Running the example provides a mean estimate of classification accuracy.

# VOTING Algorithms

Voting is **one of the simplest ways of combining the predictions from multiple ML algorithms**. 


You can create a voting ensemble model for classification using the `VotingClassifier` class (documented [here](http://scikit-learn.org/stable/modules/generated/sklearn.ensemble.VotingClassifier.html)). 

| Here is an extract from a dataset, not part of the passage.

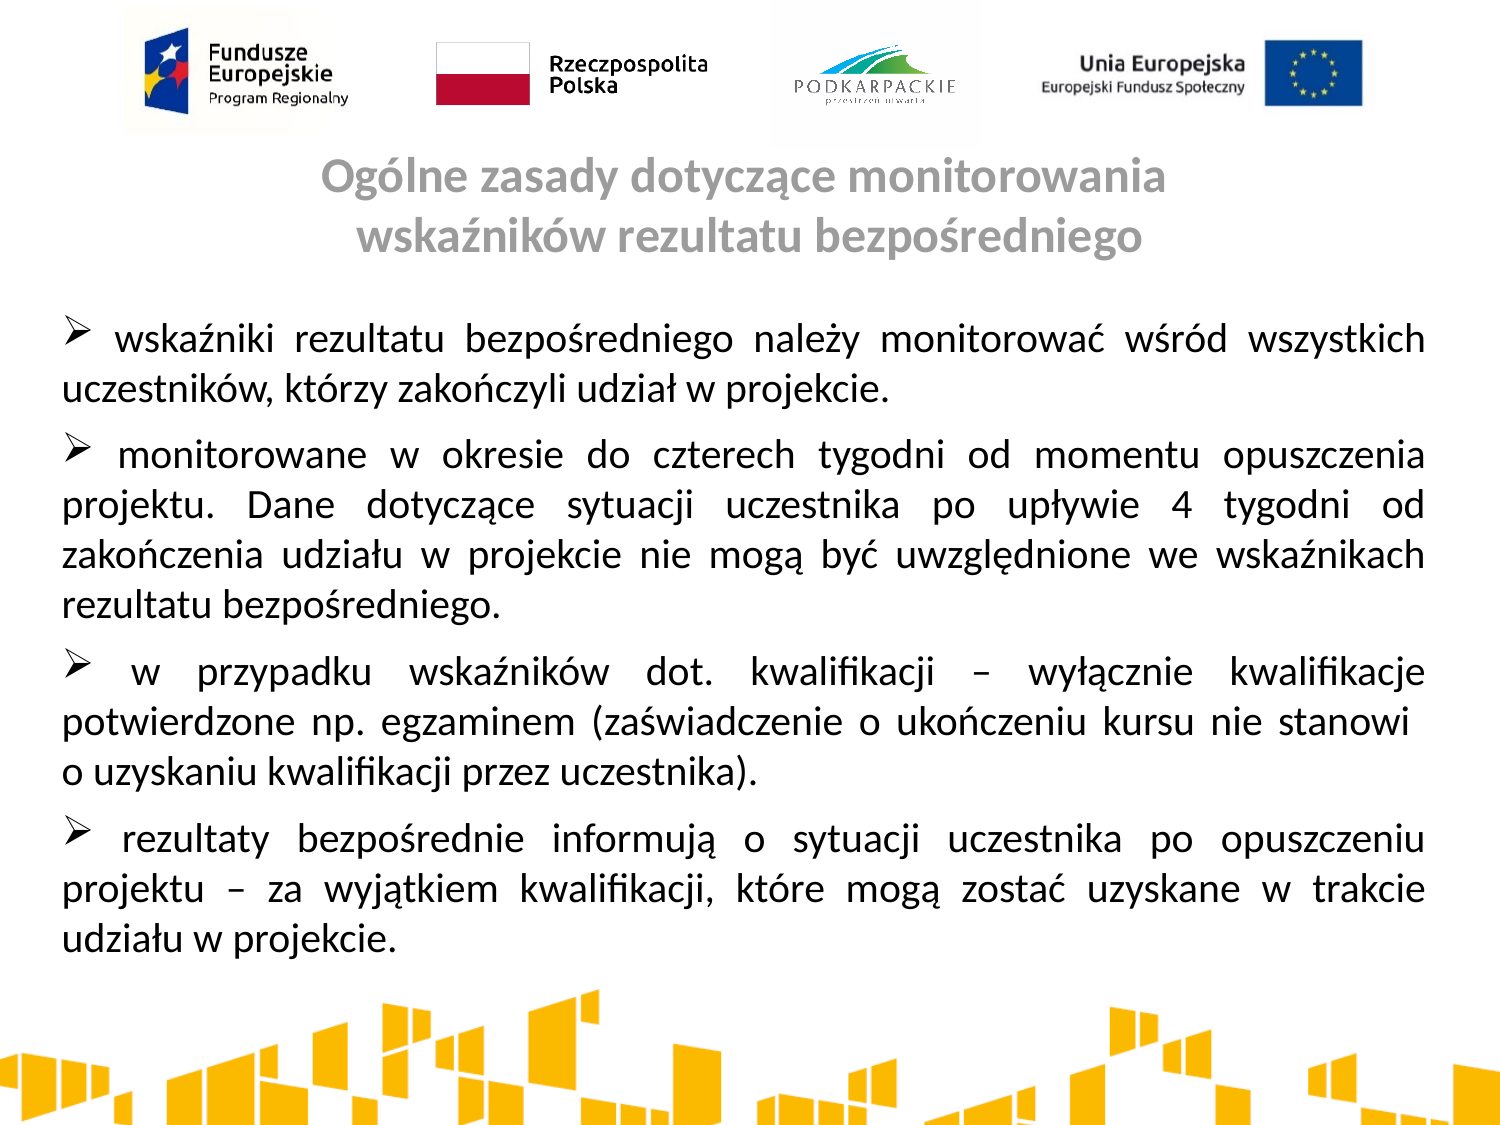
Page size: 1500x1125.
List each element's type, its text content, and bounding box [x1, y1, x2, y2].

The code below provides an example of combining the predictions of logistic regression, classification and regression trees and support vector machines together for a classification problem.


In [0]:
from sklearn.linear_model import LogisticRegression
from sklearn.tree import DecisionTreeClassifier
from sklearn.svm import SVC
from sklearn.ensemble import VotingClassifier                    # <---

In [0]:
# Voting Ensemble for Classification

kfold = KFold(n_splits=10, random_state=7)

# create the sub models
estimators = []
model1 = LogisticRegression()
estimators.append(( 'logistic' , model1))
model2 = DecisionTreeClassifier()
estimators.append(( 'cart' , model2))
model3 = SVC()
estimators.append(( 'svm' , model3))

# create the ensemble model
ensemble = VotingClassifier(estimators)
results = cross_val_score(ensemble, X, Y, cv=kfold)
print(results.mean())

Running the example provides a mean estimate of classification accuracy.

## Summary

What we did:

* we discovered ensemble ML algorithms for improving the performance of models on your problems. You learned about
Bagging Ensembles including Bagged Decision Trees, Random Forest and Extra Trees, Boosting Ensembles including AdaBoost and Stochastic Gradient Boosting, Voting Ensembles for averaging the predictions for any arbitrary models.